*Instructions for the task*: Swap every "gold" in the data below for "silver" and reproduce all the lines otherwise unchanged, leaving out the pictures.

*Study material*:
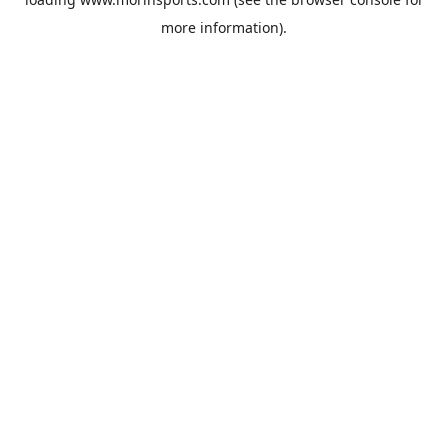
more information).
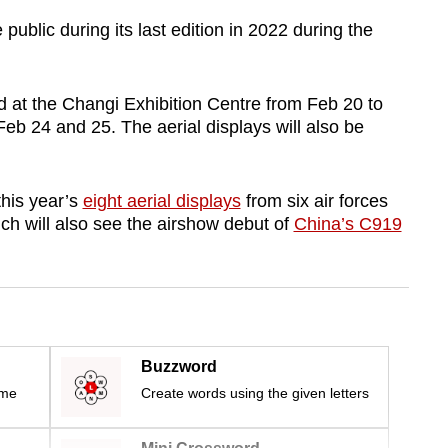
public during its last edition in 2022 during the
ld at the Changi Exhibition Centre from Feb 20 to
Feb 24 and 25. The aerial displays will also be
his year’s
eight aerial displays
from six air forces
h will also see the airshow debut of
China’s C919
Buzzword
ime
Create words using the given letters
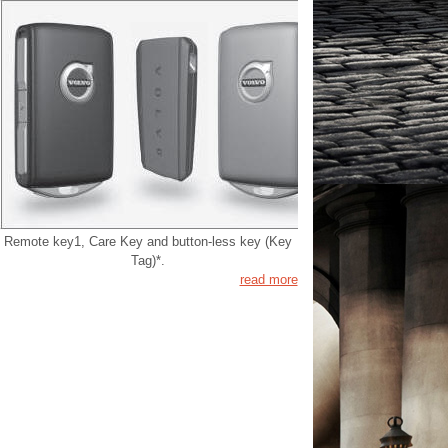
Remote key1, Care Key and button-less key (Key
Tag)*.
read more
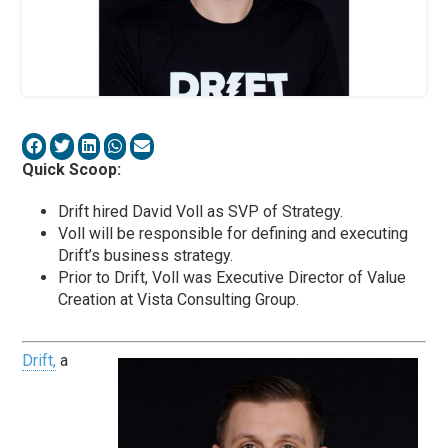
Quick Scoop:
Drift hired David Voll as SVP of Strategy.
Voll will be responsible for defining and executing
Drift’s business strategy.
Prior to Drift, Voll was Executive Director of Value
Creation at Vista Consulting Group.
Drift,
a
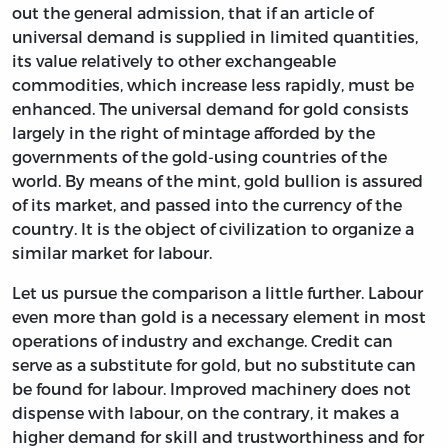
out the general admission, that if an article of
universal demand is supplied in limited quantities,
its value relatively to other exchangeable
commodities, which increase less rapidly, must be
enhanced. The universal demand for gold consists
largely in the right of mintage afforded by the
governments of the gold-using countries of the
world. By means of the mint, gold bullion is assured
of its market, and passed into the currency of the
country. It is the object of civilization to organize a
similar market for labour.
Let us pursue the comparison a little further. Labour
even more than gold is a necessary element in most
operations of industry and exchange. Credit can
serve as a substitute for gold, but no substitute can
be found for labour. Improved machinery does not
dispense with labour, on the contrary, it makes a
higher demand for skill and trustworthiness and for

*Answer space*:
more information).
public during its last edition in 2022 during the
ld at the Changi Exhibition Centre from Feb 20 to
Feb 24 and 25. The aerial displays will also be
his year’s
eight aerial displays
from six air forces
h will also see the airshow debut of
China’s C919
Buzzword
ime
Create words using the given letters
Remote key1, Care Key and button-less key (Key
Tag)*.
read more
Quick Scoop:
Drift hired David Voll as SVP of Strategy.
Voll will be responsible for defining and executing
Drift’s business strategy.
Prior to Drift, Voll was Executive Director of Value
Creation at Vista Consulting Group.
Drift,
a
out the general admission, that if an article of
universal demand is supplied in limited quantities,
its value relatively to other exchangeable
commodities, which increase less rapidly, must be
enhanced. The universal demand for silver consists
largely in the right of mintage afforded by the
governments of the silver-using countries of the
world. By means of the mint, silver bullion is assured
of its market, and passed into the currency of the
country. It is the object of civilization to organize a
similar market for labour.
Let us pursue the comparison a little further. Labour
even more than silver is a necessary element in most
operations of industry and exchange. Credit can
serve as a substitute for silver, but no substitute can
be found for labour. Improved machinery does not
dispense with labour, on the contrary, it makes a
higher demand for skill and trustworthiness and for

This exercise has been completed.